**EXCERPTED TEXT:**
Pursuing the idea that the lognormal distribution may characterize other kinds of maintained attention besides TV viewing, Hyewon Choi (1988) of our research group examined free play with toys by 5-year-olds. Identifying continuous episodes of play over 3 hours of observation for each child, she found that the lengths of play episodes were distributed lognormally in each of 10 children. Based on this finding, we consider it quite possible that the lognormal distribution may generally characterize the lengths of attention episodes in a variety of nontask situations. If so, attention to television may share general properties in common with attention in other undemanding situations, including self-generated activities.
Attentional Inertia. Anderson, Alwitt, Lorch, and Levin (1979) noted that the longer a look at television was in progress, the more likely it was to remain in progress. They called this phenomenon “attentional inertia” and pointed out that it was found in adults as well as young children. Such an increase in the probability of a look “surviving” (after about 1 second) is a consequence of the lognormal distribution of look lengths (Lee, 1980).

**EXERCISES:**
- a) Decide whether each statement agrees with the excerpt on attention to television. Answer yes or no, and quote the deciding words. (i) Choi observed each child for 3 hours. (ii) Attentional inertia was found only in young children. (iii) The children in Choi's study were 8-year-olds.
- b) In the excerpt on attention to television, in how many children were the lengths of play episodes distributed lognormally?
- c) Echo the excerpt on attention to television from "Attentional Inertia. Anderson, Alwitt, Lorch, and" to "lengths (Lee, 1980).".

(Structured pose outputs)
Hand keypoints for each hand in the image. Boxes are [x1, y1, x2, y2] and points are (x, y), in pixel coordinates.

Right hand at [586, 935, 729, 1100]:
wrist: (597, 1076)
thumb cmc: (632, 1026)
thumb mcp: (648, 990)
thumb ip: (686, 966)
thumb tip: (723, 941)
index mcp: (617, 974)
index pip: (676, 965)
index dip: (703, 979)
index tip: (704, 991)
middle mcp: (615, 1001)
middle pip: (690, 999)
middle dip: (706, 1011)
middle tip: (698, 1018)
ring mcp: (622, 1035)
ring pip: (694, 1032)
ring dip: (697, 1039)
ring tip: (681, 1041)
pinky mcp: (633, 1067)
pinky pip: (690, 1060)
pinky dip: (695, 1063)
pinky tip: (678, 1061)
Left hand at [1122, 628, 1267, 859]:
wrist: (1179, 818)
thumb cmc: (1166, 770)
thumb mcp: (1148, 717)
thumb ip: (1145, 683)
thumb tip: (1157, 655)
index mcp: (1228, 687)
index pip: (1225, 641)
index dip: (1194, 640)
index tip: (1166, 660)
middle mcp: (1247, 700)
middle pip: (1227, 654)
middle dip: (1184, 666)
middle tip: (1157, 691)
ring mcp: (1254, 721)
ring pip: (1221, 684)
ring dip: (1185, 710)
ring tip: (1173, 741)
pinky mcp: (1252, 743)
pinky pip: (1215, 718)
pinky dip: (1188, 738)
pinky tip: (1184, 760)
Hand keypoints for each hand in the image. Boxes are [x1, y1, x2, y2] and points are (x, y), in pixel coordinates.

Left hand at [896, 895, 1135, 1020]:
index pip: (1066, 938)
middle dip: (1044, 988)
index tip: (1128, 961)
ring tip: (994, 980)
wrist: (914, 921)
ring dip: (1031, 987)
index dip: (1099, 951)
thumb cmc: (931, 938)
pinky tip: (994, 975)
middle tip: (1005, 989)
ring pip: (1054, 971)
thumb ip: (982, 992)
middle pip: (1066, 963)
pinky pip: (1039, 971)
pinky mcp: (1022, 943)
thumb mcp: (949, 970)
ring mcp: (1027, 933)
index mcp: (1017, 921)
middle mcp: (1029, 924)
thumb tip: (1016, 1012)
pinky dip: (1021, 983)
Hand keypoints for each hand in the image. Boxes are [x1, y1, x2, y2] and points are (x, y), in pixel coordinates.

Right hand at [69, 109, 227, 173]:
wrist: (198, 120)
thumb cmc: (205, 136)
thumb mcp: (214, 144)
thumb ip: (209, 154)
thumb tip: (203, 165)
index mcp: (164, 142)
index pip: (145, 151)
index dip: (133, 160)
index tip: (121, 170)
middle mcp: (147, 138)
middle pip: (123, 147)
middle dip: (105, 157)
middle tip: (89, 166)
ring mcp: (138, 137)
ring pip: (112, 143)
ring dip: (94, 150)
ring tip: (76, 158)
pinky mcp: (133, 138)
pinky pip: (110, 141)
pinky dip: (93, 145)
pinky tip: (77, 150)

**SOLUTIONS BY TASK:**
- a)
(i) Yes: "over 3 hours of observation for each child"
(ii) No: "it was found in adults as well as young children"
(iii) No: "free play with toys by 5-year-olds"

- b) In each of the 10 children.

- c)
Attentional Inertia. Anderson, Alwitt, Lorch, and Levin (1979) noted that the longer a look at television was in progress, the more likely it was to remain in progress. They called this phenomenon “attentional inertia” and pointed out that it was found in adults as well as young children. Such an increase in the probability of a look “surviving” (after about 1 second) is a consequence of the lognormal distribution of look lengths (Lee, 1980).